Грех - страница 3

Шрифт
Интервал



К окончанию университета я уже мог самостоятельно сделать аппендэктомию, ведь я дежурил в больнице неделями. Мой наставник, Борис Иванович Кононов, взрастил меня из санитара в неплохого молодого хирурга. Я поведал ему свою историю, а он тогда сказал мне “Эх ты, Димка, разве ж это любовь? Но что уж теперь?”. Я видел в нем не только наставника, но и отца. И он действительно помогал: делился благодарностями от пациентов, устроил врачом-стажером, когда я толком еще ничего из себя не представлял, но он всегда хлопал меня по плечу перед сложной операцией и говорил “Не дрейфь, прорвемся”.


Ира тогда ушла в себя и Никиту, она старалась. Никита был болезненным ребенком, поэтому каждая попытка устроить его в детский сад заканчивалась антибиотиками и капельницами. Так она продержалась до его трех лет, параллельно учась на заочке психологии. Ирония в том, что она начала это дело, потому что сама была в депрессии. Это я понял относительно недавно. Она даже в этом спасала сама себя, моя сильная девочка.

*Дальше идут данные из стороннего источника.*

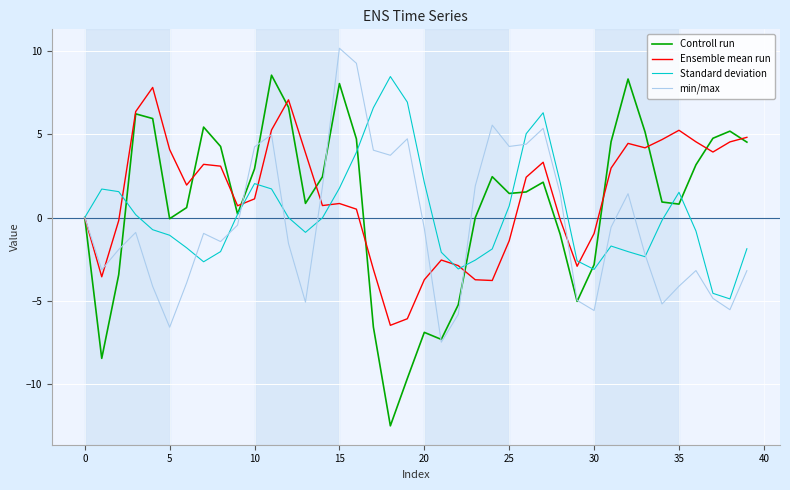

What is the maximum value shown in the chart?

10.2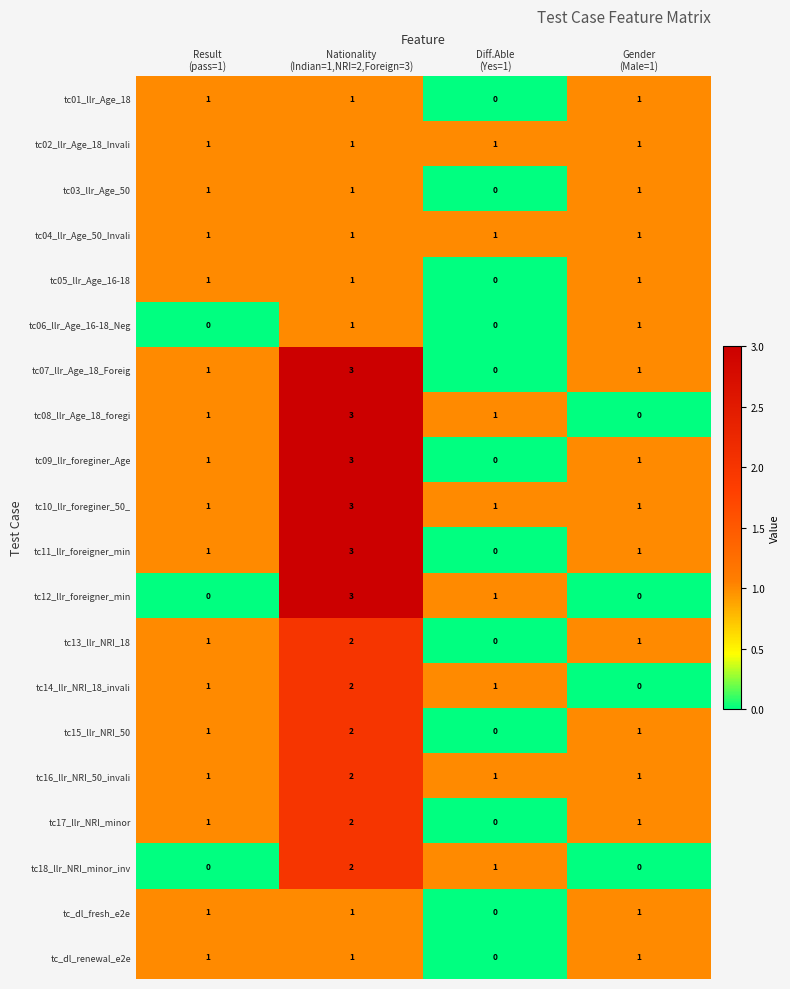

Between Result
(pass=1) and Nationality
(Indian=1,NRI=2,Foreign=3), which series saw the biggest shift?

tc12_llr_foreigner_min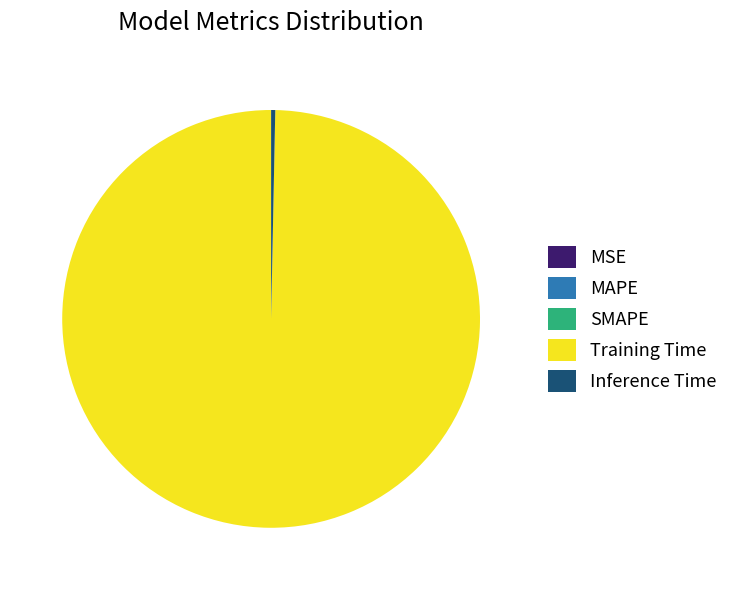

Which slice is the largest?

Training Time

После – Никита пошел в сад, а Ира начала практику и, надо сказать, у нее отлично получалось. Она специализировалась на послеродовой депрессии. Как говорится, со своего опыта говорить гораздо проще. И народ пошел. Через пару лет очередь к ней на консультации была на месяцы вперед. Она смогла, выстояла. А я? А я не смог. На тот момент я уже трахнул если не каждую, то почти каждую медсестру в нашем отделении. Мы отдалились и почти не виделись с ней. И казалось бы, вот она жизнь, к которой мы шли! Смотри, у нас есть деньги, квартира, маленькая, но своя. Вот наш сын, он одет, обут, накормлен. Что еще надо? Давай жить! Но момент упущен, мы потеряли друг друга. Та маленькая пятнадцатилетняя темноволосая девочка превратилась в рыжую суку, которую почти сломали жизнь и я.


Заходя в квартиру после очередных суток, я застал ее одетой с чемоданом в руках.

– Уезжаешь в командировку? – спросил я тогда, прекрасно понимая, куда она собралась.

– Нет, Дим. Я ухожу, вместе с Никитой. Я подала на развод, препятствовать твоему общению с сыном не буду, но будь добр, не проеби и его, пожалуйста, – она вытерла наманикюренным пальцем выступившую слезу в уголке глаза и слабо улыбнулась. Я увидел в ней ту Иру, которую я когда-то полюбил, и мне стало так поршиво, как я мог? Как я мог с ней сотворить такое? Она поцеловала меня в щеку и ушла, хлопнув дверью.